I don't know for a fact, but I imagine that if Ebola hit London instead of the US, there would be a proportional about of alarm in London. The same would go for any other country with access to up to date news and electronic communication. Yes, news about Ebola hitting America is far more concerning to Americans than news about Ebola hitting some under developed country in Africa (where we don't exactly of swarms of news reporters who can just drive over and interview someone ). To suggest that this makes us self absorbed is pushing it a little. At least, that's the impression that I got from the article. We care about this because it is on OUR doorstep and it has the potential to sour OUR lives. Who else wouldn't feel the same way if it was on their own doorstep?
There was some suggestion too that Duncan got less attention because he was black, and that the news media ( the same folks covering the Ferguson riots) are not really interested in black people. I disagree with this. Up until Duncan died, the CDC was making it sound like everything was under control, and that Ebola in the US was no big deal. It was somewhere around that time that he died and two nurses who claimed to be following protocol got sick, that eyebrows were raised. From my perspective, it seemed likely that the CDC was downplaying the story in order to placate us. This contraction put their credibility in question.
There have been numerous comments both here and in the news media about the mayor's decisions to mandate a quarantine not being based on science. While the decision to quarantine is very aggressive, it makes logical sense. If you separate the people who might have the disease form the rest of the population for that 21 day period, then you greatly reduce the chances of them contaminating someone *should they have the virus*.
Is this "not based on science" because politicians made this decision and not doctors? Do only the decisions and ideas of doctors count as being "based on science? " The decision on whether or not to quarantine has more to do with risk management than anything else. Those politicians who made this call were not comfortable with the same level of risk that the CDC was comfortable with and took a step to curb that risk to a more desirable level. It could very well be that the folks are the CDC have much bigger balls when it comes to dealing with diseases. That does not mean that the rest of the world must accept the same level of risk.

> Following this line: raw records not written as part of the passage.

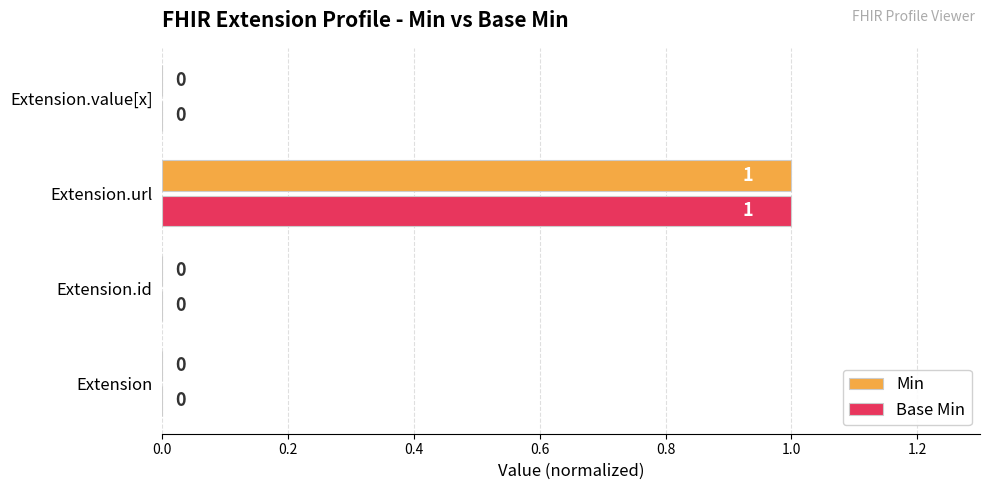

Is the value of Min at Extension.id greater than the value of Base Min at Extension.url?

No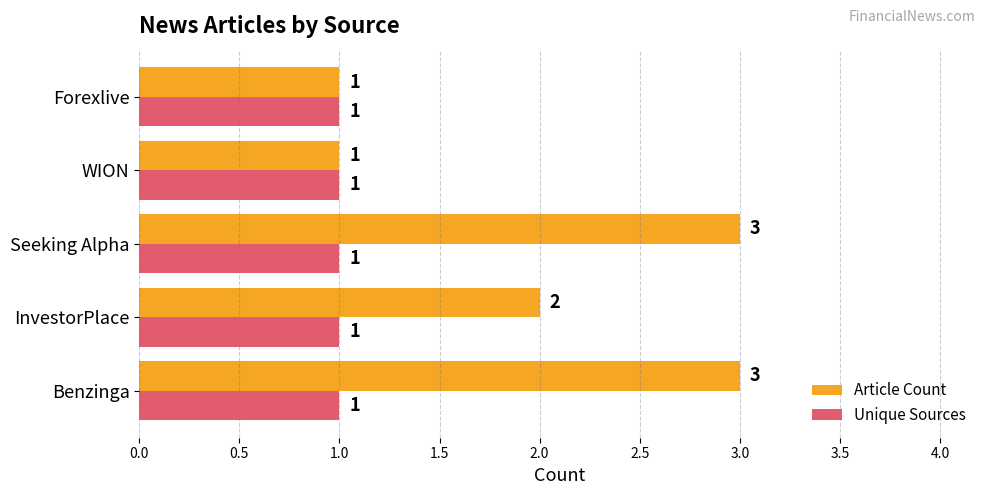

Is it true that Unique Sources equals 0 at InvestorPlace?

False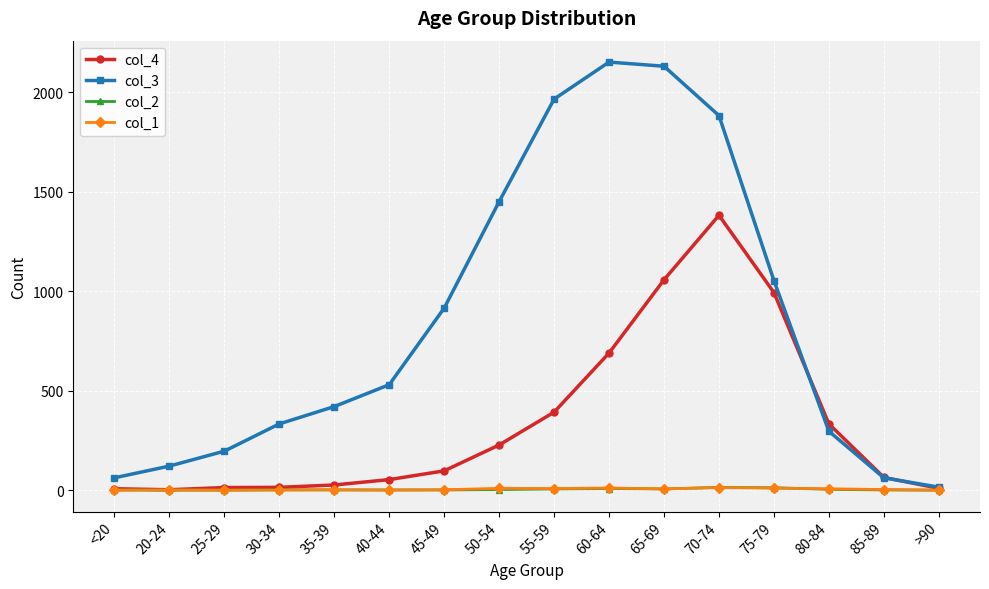

True or false: col_3 has more than 2 interior local peaks.

False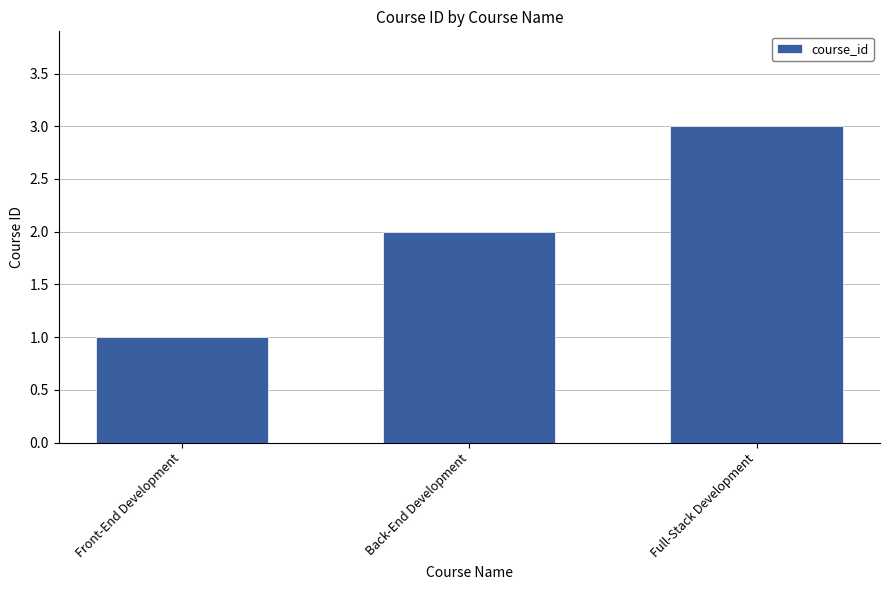

Reading left to right, transcribe all the data shown in this chart.

Front-End Development=1	Back-End Development=2	Full-Stack Development=3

As for my earlier comment about the doctor in NY who felt "tired", but decided to go out bowling and whatnot only to be feverish the next day, here's my source. I agree that I should have said "tired" instead of "crappy", but given the context, I think he should have known better and should have erred on the side of caution. There is no shame in adding a margin of error.http://www.nytimes.com/2014/10/24/nyregion/craig-spencer-is-tested-for-ebola-virus-at-bellevue-hospital-in-new-york-city.html?_r=0
From the article: ( bold emphasis my own )
Dr. Spencer began to feel sluggish on Tuesday but did not develop a fever until Thursday morning, he told the authorities. At 11 a.m., he found that he had a 100.3-degree temperature and alerted the staff of Doctors Without Borders, according to the official.
Dr. Spencer, 33, had traveled on the A and L subway lines Wednesday night, visited a bowling alley in Williamsburg, and then took a taxi back to Manhattan.
I agree, Dr. Spencer could not spread the disease if he was not symptomatic, but by having the virus in his body and being out in public, he introduce risk.
* What if something happened to him while out in public that delayed him from getting home for a few days?
* Or if he got mugged and stabbed
* Or what if he was a less than responsible person and got so drunk that he blacked out, woke up the next morning and started puking and having the shits?
While he may be a responsible, upstanding citizen, the decision on how to manage this risk needs to take into account the fact that not everyone will be responsible and act wisely.